◆ **POR HACER**:
1: Según el texto sobre la exposición Epifanía, ¿en qué país vivió Shin sus experiencias infantiles?
2: Actualiza un fragmento del texto sobre la exposición Epifanía: empieza en las palabras "En Epifanía, la" y termina después de "personal como artística.". Sustituye "exposición" por "muestra".
3: Prolonga, por favor, el texto sobre la exposición Epifanía a partir de su última oración.
======== TEXTO PARA ANALIZAR
En Epifanía, la artista Hyeyoung Shin presenta una selección de obras nuevas junto a otras anteriores inspiradas en momentos de reconocimiento, realización y aprecio en su vida como artista, madre y mujer. Para Shin, cada obra incluida en esta exposición contribuye a un paisaje vital personal, conformado tanto por revelaciones llenas de asombro como por transiciones más oscuras e inciertas. Estos momentos, a menudo provocados por retos imprevistos, han cambiado su perspectiva y dirección, tanto personal como artística.
La práctica creativa de Shin explora la memoria encarnada de la existencia y cómo las experiencias espaciales se retienen y comunican a través de la forma visual. Su obra es a menudo íntima y emocionalmente resonante, y refleja un profundo respeto por lo que significa ser humano. A través de la autorreflexión, sus obras pretenden cultivar la empatía y un sentimiento de conexión con los demás, ofreciendo a los espectadores un espacio para la contemplación compartida. En el fondo, sus obras abarcan las complejidades y la belleza de la humanidad.
Su fuerte compromiso con las técnicas tradicionales, como el dibujo proporcional, el grabado, el papel y la fundición, ancla la obra de Shin en un linaje de artesanía histórica. Prefiere materiales como el grafito, los lápices de colores, los bolígrafos de tinta y una serie de papeles hechos a mano y encontrados, todos ellos con resonancias psicológicas y filosóficas en su proceso. El papel, en particular, tiene un significado especial para Shin. Formada como grabadora, artista del libro y escultora de papel, se inspira en sus experiencias infantiles en Corea, donde el papel era más que una superficie para hacer marcas: también se utilizaba con fines escultóricos y arquitectónicos. Para ella, el papel no es sólo un medio, sino un recipiente cultural capaz de contener la memoria y la experiencia, como la piel humana.
================
======== MATERIAL MOSTRADO
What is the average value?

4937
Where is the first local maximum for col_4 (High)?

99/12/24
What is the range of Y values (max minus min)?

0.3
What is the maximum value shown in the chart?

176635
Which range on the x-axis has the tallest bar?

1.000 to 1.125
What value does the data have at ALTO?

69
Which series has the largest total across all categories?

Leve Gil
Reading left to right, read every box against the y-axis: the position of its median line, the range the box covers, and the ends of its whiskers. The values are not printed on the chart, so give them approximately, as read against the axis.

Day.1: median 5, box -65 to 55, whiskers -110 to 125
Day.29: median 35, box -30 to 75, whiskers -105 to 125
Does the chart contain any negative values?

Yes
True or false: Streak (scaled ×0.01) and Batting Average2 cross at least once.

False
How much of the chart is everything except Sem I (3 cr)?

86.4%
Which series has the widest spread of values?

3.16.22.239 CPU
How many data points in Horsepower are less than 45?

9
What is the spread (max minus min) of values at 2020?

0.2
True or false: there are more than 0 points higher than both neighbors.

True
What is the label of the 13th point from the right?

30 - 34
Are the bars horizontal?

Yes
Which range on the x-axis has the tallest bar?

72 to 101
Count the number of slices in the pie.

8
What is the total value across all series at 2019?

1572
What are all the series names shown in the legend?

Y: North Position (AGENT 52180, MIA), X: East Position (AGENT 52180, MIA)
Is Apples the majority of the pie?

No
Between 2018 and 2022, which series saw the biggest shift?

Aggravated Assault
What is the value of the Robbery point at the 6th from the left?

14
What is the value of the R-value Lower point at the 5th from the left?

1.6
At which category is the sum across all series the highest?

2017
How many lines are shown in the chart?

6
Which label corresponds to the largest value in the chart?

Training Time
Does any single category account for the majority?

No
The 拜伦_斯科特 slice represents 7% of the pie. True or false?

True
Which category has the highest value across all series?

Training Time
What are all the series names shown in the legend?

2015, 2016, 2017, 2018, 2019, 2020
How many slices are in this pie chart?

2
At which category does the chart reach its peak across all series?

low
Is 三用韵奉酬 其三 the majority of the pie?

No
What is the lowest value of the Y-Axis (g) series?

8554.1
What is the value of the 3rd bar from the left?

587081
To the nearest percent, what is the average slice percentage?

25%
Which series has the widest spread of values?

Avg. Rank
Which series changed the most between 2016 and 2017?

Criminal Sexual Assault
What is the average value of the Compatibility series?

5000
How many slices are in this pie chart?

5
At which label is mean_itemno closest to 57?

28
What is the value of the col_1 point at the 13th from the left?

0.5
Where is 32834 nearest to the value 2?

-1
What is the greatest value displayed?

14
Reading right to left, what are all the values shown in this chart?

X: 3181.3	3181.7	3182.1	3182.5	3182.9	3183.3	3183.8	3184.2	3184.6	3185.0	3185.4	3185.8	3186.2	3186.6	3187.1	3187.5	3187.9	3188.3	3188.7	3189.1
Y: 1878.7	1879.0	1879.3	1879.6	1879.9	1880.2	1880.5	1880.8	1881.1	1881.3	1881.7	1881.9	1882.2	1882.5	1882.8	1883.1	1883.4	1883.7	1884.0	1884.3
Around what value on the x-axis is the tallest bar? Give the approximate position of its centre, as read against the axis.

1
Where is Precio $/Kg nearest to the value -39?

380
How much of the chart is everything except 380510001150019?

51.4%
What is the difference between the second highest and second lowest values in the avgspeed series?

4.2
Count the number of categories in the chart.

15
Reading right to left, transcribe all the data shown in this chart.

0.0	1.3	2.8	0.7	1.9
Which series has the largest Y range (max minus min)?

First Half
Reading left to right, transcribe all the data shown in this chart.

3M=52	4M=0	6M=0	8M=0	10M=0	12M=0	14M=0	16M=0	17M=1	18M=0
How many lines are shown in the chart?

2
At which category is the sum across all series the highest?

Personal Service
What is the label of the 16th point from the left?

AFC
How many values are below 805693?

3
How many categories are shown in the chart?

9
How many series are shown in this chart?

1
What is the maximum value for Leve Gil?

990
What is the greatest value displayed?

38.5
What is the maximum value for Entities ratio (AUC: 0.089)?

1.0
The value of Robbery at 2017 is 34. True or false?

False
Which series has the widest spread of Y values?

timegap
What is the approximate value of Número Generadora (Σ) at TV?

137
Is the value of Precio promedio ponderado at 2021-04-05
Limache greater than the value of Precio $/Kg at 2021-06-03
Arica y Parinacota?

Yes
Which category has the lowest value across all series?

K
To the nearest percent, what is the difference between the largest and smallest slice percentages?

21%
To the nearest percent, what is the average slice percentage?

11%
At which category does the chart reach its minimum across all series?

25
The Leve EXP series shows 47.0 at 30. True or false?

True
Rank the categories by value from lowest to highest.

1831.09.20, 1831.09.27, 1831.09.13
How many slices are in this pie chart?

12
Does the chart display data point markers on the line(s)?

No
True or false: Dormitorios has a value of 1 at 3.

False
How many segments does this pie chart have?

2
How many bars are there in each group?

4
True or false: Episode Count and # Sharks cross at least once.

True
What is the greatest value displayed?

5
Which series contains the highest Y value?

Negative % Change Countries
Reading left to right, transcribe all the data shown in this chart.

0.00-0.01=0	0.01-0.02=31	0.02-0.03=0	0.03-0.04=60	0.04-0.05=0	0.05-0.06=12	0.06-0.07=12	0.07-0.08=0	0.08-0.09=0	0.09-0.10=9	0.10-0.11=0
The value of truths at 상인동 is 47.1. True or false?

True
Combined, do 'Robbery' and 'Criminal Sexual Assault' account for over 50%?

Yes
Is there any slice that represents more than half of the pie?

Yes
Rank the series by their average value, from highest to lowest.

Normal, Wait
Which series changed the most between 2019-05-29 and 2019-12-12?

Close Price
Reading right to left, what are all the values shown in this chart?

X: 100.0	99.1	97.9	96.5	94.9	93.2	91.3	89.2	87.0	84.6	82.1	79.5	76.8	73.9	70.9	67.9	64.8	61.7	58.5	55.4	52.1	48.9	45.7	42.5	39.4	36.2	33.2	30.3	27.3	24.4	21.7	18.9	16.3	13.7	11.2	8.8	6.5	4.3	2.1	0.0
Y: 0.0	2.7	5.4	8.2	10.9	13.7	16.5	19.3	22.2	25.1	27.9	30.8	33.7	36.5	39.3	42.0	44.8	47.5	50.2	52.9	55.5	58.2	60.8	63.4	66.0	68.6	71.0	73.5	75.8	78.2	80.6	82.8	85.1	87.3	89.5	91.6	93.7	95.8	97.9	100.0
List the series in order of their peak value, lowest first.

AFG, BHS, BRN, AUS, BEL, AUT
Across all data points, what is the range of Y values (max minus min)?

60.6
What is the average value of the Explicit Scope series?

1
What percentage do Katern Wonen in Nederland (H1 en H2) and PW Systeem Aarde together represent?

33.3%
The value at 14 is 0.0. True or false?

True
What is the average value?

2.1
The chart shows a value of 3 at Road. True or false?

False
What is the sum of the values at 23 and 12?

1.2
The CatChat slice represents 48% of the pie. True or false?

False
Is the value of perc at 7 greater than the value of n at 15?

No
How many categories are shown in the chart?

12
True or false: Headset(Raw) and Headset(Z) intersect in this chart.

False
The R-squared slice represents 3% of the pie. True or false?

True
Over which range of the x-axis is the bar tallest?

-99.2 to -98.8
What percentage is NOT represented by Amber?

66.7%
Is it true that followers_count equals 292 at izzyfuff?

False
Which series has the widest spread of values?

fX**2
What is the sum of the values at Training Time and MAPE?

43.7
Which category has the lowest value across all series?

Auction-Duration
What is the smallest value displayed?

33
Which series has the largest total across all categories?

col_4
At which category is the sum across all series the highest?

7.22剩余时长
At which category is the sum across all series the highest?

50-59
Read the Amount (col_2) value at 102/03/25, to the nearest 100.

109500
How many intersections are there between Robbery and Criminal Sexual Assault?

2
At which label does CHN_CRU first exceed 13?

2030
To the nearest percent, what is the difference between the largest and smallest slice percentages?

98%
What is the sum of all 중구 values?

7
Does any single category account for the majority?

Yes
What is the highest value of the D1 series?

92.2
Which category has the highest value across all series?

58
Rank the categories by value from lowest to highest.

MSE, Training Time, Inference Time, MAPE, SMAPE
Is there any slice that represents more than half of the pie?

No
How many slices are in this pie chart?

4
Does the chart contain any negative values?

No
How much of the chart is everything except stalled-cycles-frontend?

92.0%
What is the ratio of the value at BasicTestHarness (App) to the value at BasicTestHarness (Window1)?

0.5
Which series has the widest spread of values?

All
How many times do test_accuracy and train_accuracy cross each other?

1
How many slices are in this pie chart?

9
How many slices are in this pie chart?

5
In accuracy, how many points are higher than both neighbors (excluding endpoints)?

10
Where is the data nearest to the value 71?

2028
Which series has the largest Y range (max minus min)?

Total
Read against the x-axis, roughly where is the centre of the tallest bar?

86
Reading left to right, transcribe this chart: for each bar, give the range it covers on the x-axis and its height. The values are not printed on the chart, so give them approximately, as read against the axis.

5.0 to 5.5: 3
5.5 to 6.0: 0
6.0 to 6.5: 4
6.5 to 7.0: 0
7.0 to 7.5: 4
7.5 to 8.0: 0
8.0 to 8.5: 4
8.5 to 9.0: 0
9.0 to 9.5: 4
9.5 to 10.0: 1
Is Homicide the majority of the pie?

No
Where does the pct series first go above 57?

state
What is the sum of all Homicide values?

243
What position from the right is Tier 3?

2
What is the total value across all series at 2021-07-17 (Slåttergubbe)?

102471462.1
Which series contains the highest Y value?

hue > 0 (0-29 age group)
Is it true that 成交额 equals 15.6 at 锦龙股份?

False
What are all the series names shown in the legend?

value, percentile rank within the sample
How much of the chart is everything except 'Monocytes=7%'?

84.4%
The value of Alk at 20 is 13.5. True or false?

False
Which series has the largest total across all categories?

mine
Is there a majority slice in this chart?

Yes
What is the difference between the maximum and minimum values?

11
================
◆ **TUS RESPUESTAS ESCRITAS**:
1: En Corea.

2:
En Epifanía, la artista Hyeyoung Shin presenta una selección de obras nuevas junto a otras anteriores inspiradas en momentos de reconocimiento, realización y aprecio en su vida como artista, madre y mujer. Para Shin, cada obra incluida en esta muestra contribuye a un paisaje vital personal, conformado tanto por revelaciones llenas de asombro como por transiciones más oscuras e inciertas. Estos momentos, a menudo provocados por retos imprevistos, han cambiado su perspectiva y dirección, tanto personal como artística.

3:
Hyeyoung Shin es una artista multimedia basada en proyectos y educadora cuya obra busca crear un espacio para experiencias compartidas. Shin se licenció en Bellas Artes por la Universidad de Buffalo y en Grabado y Pintura por las universidades coreanas de Hong-Ik y Kyoung-Sung. Su trabajo se basa en la exploración de las complejas emociones humanas, con especial atención a la vulnerabilidad, el aislamiento y la búsqueda de pertenencia. Su compromiso con las técnicas tradicionales, como el dibujo proporcional, el grabado y la fabricación y fundición de papel, fomenta una conexión significativa entre sus prácticas y la historia de éstas. Sus obras se han expuesto en numerosos lugares nacionales e internacionales, tanto en exposiciones colectivas como individuales, como el Museo de Arte Nelson-Atkins, el Museo Nacional de la Mujer en las Artes, el Museo Kemper de Arte Contemporáneo, el Museo Witherspoon, el Museo Kennedy de Arte, el Museo de Grabado Janet Turner, el Museo de Arte de Seúl, el Museo Jinchon de Grabado y muchos otros.